***** Source information *****

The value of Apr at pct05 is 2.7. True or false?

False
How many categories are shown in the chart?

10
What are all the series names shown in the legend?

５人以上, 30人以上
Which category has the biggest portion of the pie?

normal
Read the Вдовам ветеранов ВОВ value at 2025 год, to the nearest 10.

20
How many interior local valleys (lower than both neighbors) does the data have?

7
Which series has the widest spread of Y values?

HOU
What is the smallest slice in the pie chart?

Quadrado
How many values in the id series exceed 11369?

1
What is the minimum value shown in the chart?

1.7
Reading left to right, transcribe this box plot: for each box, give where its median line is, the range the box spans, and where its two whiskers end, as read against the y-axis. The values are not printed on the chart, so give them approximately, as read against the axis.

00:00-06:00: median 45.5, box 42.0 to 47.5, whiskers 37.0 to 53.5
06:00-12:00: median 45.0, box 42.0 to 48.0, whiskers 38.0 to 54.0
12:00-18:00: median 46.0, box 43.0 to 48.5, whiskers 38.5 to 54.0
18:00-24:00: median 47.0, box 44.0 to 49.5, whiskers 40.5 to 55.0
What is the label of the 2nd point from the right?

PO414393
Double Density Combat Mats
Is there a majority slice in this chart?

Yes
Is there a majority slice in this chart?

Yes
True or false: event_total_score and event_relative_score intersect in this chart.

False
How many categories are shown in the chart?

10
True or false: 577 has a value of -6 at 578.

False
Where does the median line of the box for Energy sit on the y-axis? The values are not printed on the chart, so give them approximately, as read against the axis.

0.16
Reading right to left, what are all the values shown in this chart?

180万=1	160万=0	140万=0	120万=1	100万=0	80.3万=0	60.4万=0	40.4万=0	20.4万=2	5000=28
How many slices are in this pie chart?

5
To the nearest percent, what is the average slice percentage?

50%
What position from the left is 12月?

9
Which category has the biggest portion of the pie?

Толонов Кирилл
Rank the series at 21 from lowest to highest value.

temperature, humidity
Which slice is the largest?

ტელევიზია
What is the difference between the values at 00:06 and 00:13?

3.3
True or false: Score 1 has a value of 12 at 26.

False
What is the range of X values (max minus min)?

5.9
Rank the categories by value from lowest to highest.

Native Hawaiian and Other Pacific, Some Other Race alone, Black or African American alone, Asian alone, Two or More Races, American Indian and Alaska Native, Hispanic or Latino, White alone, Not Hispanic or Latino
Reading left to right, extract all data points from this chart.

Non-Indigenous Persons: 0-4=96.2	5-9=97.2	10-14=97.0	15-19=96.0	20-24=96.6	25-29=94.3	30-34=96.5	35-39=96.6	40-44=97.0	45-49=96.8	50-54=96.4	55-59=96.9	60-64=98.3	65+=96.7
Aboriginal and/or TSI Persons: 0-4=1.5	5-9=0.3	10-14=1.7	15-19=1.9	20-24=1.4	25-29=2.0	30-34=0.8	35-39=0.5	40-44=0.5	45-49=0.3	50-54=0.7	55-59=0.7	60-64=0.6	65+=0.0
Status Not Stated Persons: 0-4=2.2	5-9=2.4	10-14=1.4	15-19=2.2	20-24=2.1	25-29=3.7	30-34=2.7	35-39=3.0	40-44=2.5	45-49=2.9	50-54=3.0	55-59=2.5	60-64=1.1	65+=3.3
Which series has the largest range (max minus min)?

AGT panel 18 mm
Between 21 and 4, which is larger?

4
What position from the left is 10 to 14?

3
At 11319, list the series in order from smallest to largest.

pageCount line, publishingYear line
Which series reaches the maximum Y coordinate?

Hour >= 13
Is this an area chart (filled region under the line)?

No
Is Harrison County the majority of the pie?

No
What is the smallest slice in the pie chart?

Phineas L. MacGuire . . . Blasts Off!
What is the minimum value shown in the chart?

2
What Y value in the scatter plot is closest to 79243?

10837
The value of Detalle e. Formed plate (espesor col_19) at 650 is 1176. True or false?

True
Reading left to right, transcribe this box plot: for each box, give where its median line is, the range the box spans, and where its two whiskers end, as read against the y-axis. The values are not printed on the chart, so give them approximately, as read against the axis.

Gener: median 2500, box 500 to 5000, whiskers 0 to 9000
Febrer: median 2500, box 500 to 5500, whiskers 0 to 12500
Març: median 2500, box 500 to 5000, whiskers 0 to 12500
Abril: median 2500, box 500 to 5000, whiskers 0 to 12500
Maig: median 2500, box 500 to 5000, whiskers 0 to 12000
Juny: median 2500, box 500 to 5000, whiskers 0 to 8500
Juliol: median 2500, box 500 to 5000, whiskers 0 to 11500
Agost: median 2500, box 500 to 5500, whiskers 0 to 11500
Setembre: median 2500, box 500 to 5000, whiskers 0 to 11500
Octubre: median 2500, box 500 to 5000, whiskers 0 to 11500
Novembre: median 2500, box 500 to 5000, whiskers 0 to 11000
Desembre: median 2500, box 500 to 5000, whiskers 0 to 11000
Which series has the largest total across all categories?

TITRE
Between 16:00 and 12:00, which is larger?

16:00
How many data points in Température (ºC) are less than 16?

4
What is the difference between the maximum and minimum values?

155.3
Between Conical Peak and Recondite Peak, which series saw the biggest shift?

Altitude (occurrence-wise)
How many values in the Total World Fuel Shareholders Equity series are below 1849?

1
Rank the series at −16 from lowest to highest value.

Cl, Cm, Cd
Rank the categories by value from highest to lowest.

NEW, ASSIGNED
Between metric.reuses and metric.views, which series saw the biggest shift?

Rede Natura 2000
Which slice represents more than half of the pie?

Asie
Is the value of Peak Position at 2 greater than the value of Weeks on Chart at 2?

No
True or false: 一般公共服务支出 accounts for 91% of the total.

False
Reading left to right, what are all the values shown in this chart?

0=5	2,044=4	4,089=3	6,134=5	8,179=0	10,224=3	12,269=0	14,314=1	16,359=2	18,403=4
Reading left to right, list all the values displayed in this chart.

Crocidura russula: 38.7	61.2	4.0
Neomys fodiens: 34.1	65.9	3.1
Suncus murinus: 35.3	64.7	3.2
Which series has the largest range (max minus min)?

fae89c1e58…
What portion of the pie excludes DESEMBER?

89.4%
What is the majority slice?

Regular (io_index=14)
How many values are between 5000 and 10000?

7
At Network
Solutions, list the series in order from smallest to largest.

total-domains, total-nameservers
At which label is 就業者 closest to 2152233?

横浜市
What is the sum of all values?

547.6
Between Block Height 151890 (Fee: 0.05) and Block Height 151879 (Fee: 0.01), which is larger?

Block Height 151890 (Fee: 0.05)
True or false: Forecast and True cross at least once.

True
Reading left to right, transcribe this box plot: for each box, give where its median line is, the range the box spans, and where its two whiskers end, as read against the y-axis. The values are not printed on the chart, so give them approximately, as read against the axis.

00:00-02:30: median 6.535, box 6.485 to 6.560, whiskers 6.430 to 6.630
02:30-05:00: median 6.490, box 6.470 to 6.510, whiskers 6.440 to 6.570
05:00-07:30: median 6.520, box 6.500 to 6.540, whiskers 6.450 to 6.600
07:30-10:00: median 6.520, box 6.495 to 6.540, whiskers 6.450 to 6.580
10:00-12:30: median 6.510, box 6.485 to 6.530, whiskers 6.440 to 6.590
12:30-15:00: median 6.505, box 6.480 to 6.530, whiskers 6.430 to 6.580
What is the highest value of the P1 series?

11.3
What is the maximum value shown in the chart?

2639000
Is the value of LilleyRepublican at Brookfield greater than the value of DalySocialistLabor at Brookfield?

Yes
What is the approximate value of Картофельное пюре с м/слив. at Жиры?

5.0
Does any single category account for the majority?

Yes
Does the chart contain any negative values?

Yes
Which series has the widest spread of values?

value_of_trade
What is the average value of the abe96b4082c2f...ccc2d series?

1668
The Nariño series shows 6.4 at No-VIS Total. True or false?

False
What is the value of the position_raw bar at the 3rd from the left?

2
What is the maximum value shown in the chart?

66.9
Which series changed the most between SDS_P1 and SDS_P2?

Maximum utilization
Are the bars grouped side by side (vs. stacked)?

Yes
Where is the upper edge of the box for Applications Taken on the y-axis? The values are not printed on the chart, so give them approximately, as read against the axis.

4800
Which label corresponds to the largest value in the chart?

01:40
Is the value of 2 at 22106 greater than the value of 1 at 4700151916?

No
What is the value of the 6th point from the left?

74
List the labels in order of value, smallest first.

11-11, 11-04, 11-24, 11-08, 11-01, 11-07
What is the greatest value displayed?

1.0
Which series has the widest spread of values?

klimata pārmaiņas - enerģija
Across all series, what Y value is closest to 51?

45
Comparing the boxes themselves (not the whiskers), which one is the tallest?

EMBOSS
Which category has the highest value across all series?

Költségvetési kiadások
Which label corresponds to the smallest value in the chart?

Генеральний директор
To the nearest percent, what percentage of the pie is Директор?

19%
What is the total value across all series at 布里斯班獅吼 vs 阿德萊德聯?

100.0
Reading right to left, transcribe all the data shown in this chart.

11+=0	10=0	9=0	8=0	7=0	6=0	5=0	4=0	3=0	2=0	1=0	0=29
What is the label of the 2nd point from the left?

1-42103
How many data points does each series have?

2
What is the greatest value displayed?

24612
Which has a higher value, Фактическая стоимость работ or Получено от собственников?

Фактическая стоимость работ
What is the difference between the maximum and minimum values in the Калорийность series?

*****

■ Task requirements
Write out the lines of the listing verbatim, starting at its first line and ending at the line that contains "Read the Вдовам".

■ Answer space
The value of Apr at pct05 is 2.7. True or false?

False
How many categories are shown in the chart?

10
What are all the series names shown in the legend?

５人以上, 30人以上
Which category has the biggest portion of the pie?

normal
Read the Вдовам ветеранов ВОВ value at 2025 год, to the nearest 10.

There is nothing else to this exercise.